Problem
Please extend the passage on intercultural learning in international music projects, starting after its final sentence.

Selected extract
====================

Many might be rethinking the role that international music initiatives play in an individual’s intercultural learning and democratic practice. I would like to touch upon this question, using contributions from intercultural and social learning theories. Focusing on communication and learning processes that involve another culture, it is essential to ask how musicians learn from an intercultural experience, and how the process of democratising the arts can be a part of it.

First, do musicians learn from intercultural experiences? Intercultural learning entails that operational, affective, and cognitive changes happen in sustained social interaction with people of another cultural group (Kim 2001). Numerous music collaborations have professionals of different cultures work together in one-off and long-term projects. However, these do not automatically result in such learning or in democratic development.

For instance, it has been observed that less communication and learning takes place if people of the same cultural group function as a buffer. Such a contrast is shown in a 1994 PBS documentary, Between Two Cultures: Japanese in America, which follows small groups of Japanese families who live in Georgetown, Kentucky and New York City, which has 56,000 Japanese residents. In international orchestras like WEDO, having co-nationals around can help musicians avoid most interactions with other members. However, provided there is sustained intercultural communication, even on a minimum level, they still learn (Kim 2001).

====================

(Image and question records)
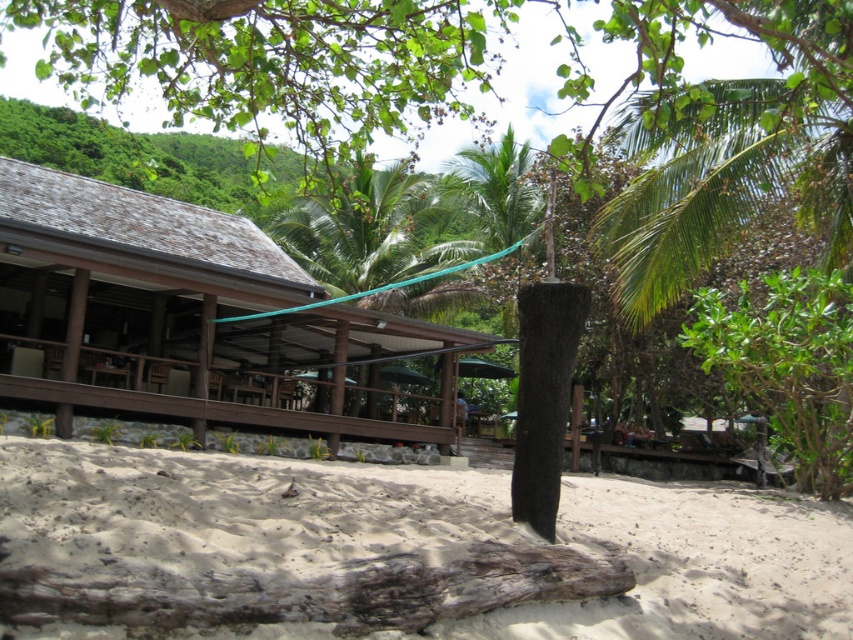
Can you confirm if light brown sandy beach at center is positioned above brown wooden hut at center?

No, light brown sandy beach at center is not above brown wooden hut at center.

Is light brown sandy beach at center wider than brown wooden hut at center?

No, light brown sandy beach at center is not wider than brown wooden hut at center.

What do you see at coordinates (418, 547) in the screenshot? The height and width of the screenshot is (640, 853). I see `light brown sandy beach at center` at bounding box center [418, 547].

Where is `light brown sandy beach at center`? light brown sandy beach at center is located at coordinates point(418,547).

Is light brown sandy beach at center wider than green leafy palm tree at upper center?

Indeed, light brown sandy beach at center has a greater width compared to green leafy palm tree at upper center.

This screenshot has height=640, width=853. In order to click on light brown sandy beach at center in this screenshot , I will do `click(418, 547)`.

At what (x,y) coordinates should I click in order to perform the action: click on light brown sandy beach at center. Please return your answer as a coordinate pair (x, y). Looking at the image, I should click on (418, 547).

Does brown wooden hut at center have a smaller size compared to green leafy palm tree at upper center?

Yes, brown wooden hut at center is smaller than green leafy palm tree at upper center.

The width and height of the screenshot is (853, 640). Find the location of `brown wooden hut at center`. brown wooden hut at center is located at coordinates (187, 316).

I want to click on brown wooden hut at center, so click(x=187, y=316).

====================

Expected output
Democratic practice and understanding in this context can be associated with, but is not tantamount to, being open to individuals of different groups in practice and to their opinions in meaning negotiation (Wenger 1998). It can be illustrated by two interviews of Kourelou, a London-based Greek band. Elisavet Sotiriadou at fRoots Magazine described their performance: “no instrument stands above any other and no musician is more important than any other. Each of them brings in any influences, feeling and interpretation they have to the songs they play.” In another interview with Lida Aslanidou at New Diaspora, their violinist Nikos Kyrios stated:

I always wanted to bring the epirotic element to Kourelou – Epirus is the Greece I carry within me. I don’t want to insult the variety of Greek sounds, the traditional music from the islands, from Macedonia, from the Peloponnese, Crete or Pontus, but my priority was to add the epirotic element to Kourelou – Pavlos immediately embraced it!

Although Kourelou’s members are all from Greece, their backgrounds are more diverse than the single Greek category under which they are often sorted. From the same country or not, cultural boundaries are revealed to individuals whenever they experience discontinuity and unfamiliarity in interactions (Akkerman et al. 2011). It is the same for musicians whose parent(s) migrated to another country — they were raised and live between different cultures at home and outside (Georgoulas et al. 2017). Their practice may inform professionals in arts management, cultural and social policy, and international education, addressing integration challenges faced by many societies.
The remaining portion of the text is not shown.